§ WORK TASK 1:
In the patent text on toner dispensing, what two components do liquid toner compositions normally comprise?
§ WORK TASK 2:
Say whether each statement agrees with the patent text on toner dispensing, answering yes or no and quoting the deciding words: (a) The two components of liquid toner deplete at the same rate. (b) The mounting apparatus secures the container while allowing it to move axially. (c) The relative depletion rates depend only on the percent coverage of the images.

━━━━━ PAGE TEXT

Abstract:
Apparatus for dispensing liquid toner concentrate including a container containing liquid toner concentrate, mounting apparatus operative to secure the container while allowing for axial movement of the container and air pressure apparatus for causing axial movement of the container and movement of a movable partition in the canister to aid in selective dispensing of the liquid toner concentrate from the container.

Description:
FIELD OF THE INVENTION 
     The present invention relates generally to dispenser apparatus and more particularly to dispenser apparatus for liquid toner replenishment in imaging systems. 
     BACKGROUND OF THE INVENTION 
     Liquid toner compositions for use in liquid toner imaging systems normally comprise a carrier liquid and toner particles. These two components deplete at different rates from a liquid toner supply reservoir which is normally part of such systems. The relative component depletion rates are dependent on the percent coverage of the images produced by the imaging system and on other factors.

━━━━━━━━━━
━━━━━ MATERIAL SHOWN

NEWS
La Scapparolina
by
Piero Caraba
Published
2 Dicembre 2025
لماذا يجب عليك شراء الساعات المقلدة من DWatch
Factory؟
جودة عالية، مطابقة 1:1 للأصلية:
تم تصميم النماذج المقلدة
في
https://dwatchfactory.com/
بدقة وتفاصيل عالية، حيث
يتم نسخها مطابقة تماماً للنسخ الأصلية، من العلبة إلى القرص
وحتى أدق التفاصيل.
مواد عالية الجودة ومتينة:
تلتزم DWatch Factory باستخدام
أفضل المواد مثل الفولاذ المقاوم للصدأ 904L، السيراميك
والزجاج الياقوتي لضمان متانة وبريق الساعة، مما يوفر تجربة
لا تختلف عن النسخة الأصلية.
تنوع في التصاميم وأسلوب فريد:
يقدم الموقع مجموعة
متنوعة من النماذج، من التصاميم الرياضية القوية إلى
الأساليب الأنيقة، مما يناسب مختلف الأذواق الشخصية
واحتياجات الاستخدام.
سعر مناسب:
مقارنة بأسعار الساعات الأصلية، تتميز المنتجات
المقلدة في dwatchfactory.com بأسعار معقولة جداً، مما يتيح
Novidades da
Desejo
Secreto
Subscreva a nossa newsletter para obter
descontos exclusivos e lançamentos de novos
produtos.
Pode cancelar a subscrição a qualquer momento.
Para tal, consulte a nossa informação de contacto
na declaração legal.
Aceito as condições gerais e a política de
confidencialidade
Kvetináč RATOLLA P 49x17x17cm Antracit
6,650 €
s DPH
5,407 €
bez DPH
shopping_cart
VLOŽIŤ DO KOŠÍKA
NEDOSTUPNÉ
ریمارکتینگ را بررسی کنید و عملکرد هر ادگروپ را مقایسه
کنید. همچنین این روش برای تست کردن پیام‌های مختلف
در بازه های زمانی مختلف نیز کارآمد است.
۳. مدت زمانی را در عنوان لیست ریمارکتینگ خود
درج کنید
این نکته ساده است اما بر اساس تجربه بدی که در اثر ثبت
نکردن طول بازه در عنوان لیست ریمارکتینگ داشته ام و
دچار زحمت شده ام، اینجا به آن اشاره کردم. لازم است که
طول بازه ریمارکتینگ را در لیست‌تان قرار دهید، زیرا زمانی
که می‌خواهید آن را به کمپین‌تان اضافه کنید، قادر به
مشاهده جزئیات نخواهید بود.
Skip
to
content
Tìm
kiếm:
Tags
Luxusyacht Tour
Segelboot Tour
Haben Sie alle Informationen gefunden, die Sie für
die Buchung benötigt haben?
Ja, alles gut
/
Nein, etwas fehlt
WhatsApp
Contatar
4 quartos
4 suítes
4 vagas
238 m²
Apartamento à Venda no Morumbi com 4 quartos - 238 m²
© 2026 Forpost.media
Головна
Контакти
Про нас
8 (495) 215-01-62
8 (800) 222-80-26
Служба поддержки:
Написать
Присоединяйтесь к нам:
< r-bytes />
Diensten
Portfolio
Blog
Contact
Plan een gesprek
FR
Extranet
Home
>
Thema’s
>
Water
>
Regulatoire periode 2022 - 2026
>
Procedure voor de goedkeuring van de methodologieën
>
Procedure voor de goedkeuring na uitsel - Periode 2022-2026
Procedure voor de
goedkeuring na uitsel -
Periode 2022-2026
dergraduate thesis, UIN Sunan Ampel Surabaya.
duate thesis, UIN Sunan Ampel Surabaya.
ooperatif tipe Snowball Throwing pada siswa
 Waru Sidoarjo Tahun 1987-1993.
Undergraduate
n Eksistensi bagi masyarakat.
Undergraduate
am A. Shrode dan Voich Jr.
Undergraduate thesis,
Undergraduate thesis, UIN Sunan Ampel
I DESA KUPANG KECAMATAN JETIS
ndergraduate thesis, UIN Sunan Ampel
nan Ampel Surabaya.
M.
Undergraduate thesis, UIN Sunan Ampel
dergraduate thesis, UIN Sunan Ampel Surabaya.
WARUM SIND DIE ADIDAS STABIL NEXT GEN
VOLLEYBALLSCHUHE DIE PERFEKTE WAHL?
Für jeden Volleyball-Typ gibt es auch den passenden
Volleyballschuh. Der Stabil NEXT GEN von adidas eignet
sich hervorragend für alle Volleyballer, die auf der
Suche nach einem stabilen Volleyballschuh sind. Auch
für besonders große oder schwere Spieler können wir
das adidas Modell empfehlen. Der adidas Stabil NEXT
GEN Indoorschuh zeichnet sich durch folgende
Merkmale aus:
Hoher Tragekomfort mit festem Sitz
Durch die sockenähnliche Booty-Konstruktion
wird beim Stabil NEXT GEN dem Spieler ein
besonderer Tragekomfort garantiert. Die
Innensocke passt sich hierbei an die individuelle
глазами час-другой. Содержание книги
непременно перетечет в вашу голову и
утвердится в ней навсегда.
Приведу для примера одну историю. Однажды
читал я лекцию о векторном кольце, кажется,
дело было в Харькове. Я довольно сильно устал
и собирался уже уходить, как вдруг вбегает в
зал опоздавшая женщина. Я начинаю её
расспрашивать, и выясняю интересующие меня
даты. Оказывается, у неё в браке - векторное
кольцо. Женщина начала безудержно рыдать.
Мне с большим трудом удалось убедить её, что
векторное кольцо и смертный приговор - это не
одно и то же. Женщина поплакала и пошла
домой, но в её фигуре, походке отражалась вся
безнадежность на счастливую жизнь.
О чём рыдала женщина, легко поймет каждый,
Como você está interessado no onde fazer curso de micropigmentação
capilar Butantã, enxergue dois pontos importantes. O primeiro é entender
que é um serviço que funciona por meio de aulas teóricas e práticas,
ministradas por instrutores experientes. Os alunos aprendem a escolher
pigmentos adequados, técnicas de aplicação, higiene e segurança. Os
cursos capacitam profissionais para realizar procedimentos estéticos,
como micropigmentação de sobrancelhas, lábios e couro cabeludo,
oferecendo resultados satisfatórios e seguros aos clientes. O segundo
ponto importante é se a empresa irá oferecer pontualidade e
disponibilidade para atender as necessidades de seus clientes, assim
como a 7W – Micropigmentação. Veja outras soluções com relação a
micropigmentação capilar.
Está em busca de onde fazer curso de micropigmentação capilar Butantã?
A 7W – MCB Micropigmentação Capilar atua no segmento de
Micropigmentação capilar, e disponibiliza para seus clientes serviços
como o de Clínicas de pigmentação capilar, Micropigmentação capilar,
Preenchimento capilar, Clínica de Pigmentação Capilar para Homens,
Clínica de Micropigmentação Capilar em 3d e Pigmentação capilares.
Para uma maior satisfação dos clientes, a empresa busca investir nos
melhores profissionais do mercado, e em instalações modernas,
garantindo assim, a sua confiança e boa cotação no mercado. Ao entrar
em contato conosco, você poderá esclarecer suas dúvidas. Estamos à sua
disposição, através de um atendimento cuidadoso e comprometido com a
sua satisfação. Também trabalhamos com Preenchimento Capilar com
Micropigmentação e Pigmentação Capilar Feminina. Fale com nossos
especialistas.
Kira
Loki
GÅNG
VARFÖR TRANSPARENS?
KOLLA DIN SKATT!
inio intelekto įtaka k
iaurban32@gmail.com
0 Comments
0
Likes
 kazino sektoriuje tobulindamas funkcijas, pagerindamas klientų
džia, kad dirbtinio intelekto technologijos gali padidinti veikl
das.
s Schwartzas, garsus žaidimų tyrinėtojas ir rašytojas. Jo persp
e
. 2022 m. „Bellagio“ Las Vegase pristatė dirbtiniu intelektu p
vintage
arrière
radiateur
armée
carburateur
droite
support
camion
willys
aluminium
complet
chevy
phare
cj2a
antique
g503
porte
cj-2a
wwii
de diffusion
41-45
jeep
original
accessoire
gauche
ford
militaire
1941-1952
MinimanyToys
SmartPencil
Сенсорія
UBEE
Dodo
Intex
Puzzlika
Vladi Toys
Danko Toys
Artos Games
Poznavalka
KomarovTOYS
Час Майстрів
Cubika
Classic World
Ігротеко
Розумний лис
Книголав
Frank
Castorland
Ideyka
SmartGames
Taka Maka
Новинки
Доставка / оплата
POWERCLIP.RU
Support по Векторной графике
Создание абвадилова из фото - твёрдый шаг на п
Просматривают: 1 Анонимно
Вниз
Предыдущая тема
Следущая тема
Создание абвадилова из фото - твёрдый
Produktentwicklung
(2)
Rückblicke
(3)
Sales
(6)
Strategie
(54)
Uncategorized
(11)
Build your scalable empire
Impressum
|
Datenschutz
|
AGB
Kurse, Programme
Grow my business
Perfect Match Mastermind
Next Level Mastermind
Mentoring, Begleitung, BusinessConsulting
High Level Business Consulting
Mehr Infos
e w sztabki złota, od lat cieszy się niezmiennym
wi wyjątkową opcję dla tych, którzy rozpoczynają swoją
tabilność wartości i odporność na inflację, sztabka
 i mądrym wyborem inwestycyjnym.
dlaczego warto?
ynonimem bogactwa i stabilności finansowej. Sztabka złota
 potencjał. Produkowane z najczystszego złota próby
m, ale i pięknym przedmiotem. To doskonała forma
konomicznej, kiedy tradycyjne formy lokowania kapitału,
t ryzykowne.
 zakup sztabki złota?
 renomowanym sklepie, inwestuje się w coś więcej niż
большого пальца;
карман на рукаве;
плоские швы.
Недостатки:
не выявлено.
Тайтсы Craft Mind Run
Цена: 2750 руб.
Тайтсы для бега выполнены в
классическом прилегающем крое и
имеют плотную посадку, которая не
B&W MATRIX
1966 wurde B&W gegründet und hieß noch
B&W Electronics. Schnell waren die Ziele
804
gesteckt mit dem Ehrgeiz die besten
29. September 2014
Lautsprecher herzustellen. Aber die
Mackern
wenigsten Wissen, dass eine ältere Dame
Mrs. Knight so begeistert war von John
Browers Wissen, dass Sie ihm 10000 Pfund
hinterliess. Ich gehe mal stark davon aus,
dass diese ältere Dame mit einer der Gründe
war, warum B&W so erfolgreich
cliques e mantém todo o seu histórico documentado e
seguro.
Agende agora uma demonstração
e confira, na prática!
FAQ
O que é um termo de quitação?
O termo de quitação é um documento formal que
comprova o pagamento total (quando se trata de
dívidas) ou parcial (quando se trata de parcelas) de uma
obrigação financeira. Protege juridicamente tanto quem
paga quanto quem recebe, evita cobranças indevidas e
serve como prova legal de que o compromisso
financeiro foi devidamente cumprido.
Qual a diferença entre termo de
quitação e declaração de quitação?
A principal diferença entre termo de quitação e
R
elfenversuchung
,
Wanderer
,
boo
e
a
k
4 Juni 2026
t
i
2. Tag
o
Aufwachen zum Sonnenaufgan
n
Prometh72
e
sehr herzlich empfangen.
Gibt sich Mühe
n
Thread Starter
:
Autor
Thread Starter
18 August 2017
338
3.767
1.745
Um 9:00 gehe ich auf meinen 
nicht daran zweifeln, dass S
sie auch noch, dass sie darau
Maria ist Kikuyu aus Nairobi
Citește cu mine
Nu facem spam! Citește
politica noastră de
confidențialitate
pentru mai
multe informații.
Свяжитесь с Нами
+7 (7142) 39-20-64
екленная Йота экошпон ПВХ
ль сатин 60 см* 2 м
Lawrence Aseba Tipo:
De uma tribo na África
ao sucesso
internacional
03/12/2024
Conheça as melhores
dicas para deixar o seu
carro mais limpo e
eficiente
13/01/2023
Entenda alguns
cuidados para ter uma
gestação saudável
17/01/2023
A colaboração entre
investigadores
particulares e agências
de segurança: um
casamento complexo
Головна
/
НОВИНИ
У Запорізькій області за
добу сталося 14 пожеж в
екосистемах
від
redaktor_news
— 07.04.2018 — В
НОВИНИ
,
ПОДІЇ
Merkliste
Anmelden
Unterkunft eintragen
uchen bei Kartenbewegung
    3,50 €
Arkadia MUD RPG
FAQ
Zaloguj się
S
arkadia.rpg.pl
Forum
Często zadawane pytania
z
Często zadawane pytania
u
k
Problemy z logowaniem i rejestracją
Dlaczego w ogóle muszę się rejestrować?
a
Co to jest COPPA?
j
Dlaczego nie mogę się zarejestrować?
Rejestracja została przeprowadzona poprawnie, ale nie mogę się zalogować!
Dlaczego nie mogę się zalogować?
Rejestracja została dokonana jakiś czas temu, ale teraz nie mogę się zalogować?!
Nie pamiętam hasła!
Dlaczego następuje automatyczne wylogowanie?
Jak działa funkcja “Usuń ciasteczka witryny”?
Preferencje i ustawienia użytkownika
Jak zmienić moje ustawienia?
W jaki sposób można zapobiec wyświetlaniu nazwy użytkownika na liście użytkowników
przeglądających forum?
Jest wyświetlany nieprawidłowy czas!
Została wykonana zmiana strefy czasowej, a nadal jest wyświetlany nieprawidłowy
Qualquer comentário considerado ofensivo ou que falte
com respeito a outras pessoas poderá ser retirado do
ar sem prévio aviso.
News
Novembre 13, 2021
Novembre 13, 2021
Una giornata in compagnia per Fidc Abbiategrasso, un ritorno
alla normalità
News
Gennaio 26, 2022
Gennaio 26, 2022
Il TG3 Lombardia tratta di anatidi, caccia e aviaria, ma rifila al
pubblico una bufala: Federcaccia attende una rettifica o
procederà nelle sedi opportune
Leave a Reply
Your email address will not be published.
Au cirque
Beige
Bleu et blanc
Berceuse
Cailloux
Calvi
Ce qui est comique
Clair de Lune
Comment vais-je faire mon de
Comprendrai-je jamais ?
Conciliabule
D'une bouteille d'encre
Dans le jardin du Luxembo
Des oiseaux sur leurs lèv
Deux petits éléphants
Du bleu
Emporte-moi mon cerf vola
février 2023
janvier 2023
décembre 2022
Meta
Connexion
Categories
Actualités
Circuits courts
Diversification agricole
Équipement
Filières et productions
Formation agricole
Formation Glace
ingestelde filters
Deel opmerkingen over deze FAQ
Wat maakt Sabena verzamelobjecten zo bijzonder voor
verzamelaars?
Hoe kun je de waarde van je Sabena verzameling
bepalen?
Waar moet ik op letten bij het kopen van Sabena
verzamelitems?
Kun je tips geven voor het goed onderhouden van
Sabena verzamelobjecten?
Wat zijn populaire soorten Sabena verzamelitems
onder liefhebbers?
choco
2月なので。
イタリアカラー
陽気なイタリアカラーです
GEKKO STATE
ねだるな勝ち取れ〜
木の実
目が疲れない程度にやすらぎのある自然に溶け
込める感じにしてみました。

━━━━━━━━━━

§ TASK OUTPUT 1:
A carrier liquid and toner particles.

§ TASK OUTPUT 2:
(a) No: "These two components deplete at different rates"
(b) Yes: "operative to secure the container while allowing for axial movement of the container"
(c) No: "dependent on the percent coverage of the images produced by the imaging system and on other factors"